• _WHAT THIS TASK INVOLVES_: Rewrite the entries below as a Markdown table with the columns Row and Text, one numbered row per line, starting at the line that contains "How many lines are shown in the chart?" and ending at the line that contains "What is the change in value from 4 to 5?". Omit blank lines and leave the pictures out.

BEGIN EXCERPTED RECORDS

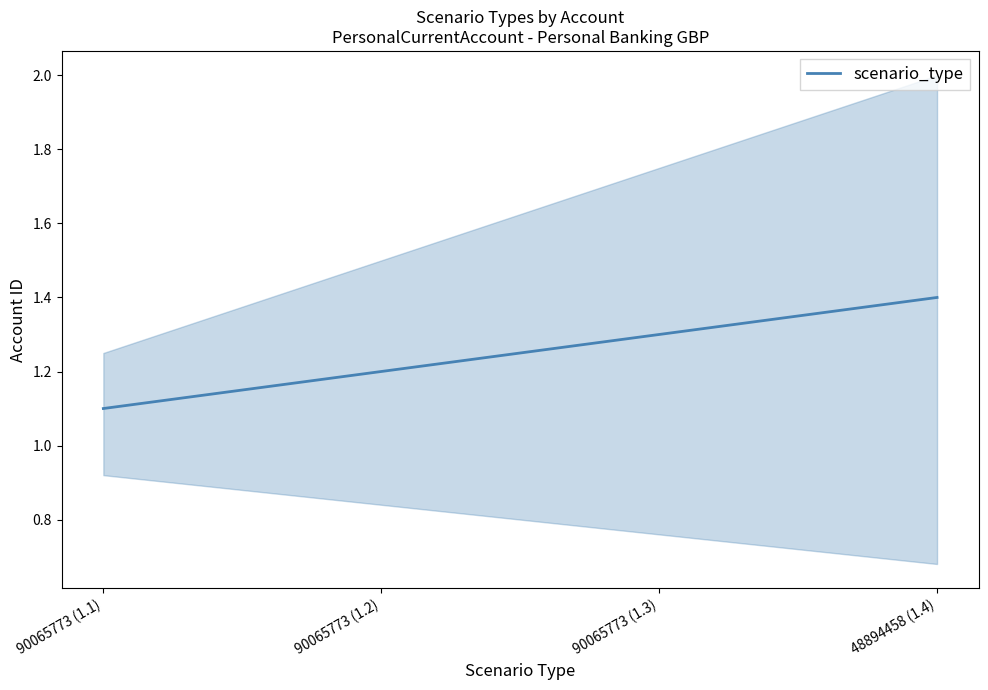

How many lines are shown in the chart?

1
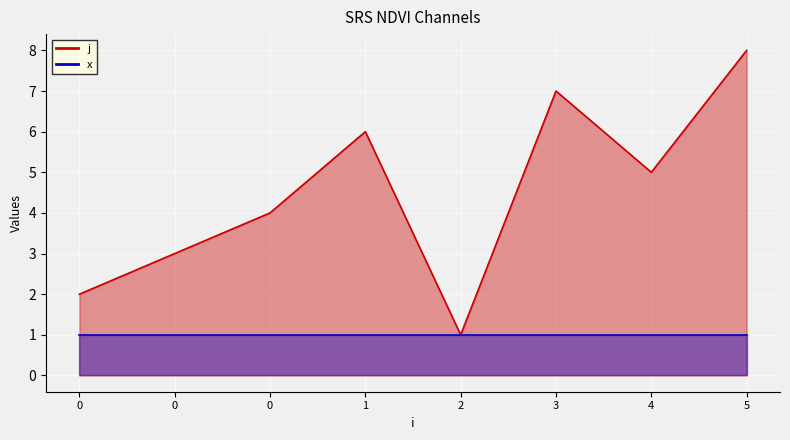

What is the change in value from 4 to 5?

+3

END EXCERPTED RECORDS
BEGIN EXCERPTED RECORDS

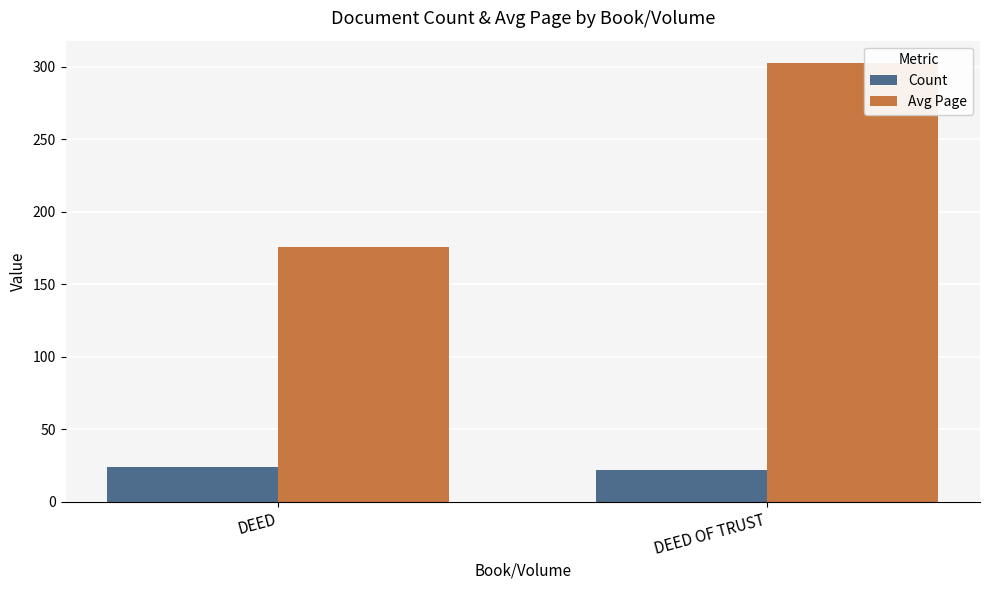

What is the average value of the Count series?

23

END EXCERPTED RECORDS
BEGIN EXCERPTED RECORDS

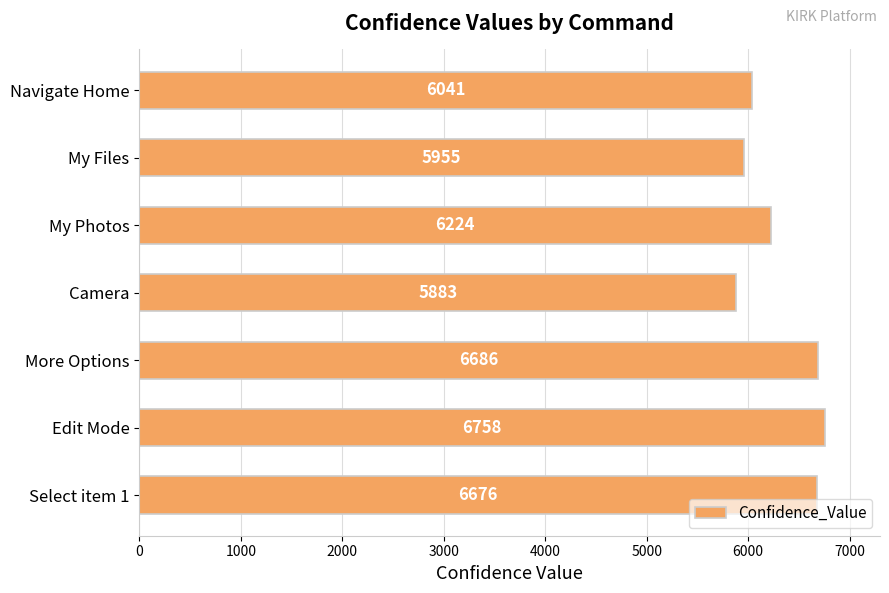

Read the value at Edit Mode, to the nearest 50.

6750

END EXCERPTED RECORDS

• _RESPONSE AREA_:
| Row | Text |
|---|---|
| 1 | How many lines are shown in the chart? |
| 2 | 1 |
| 3 | What is the change in value from 4 to 5? |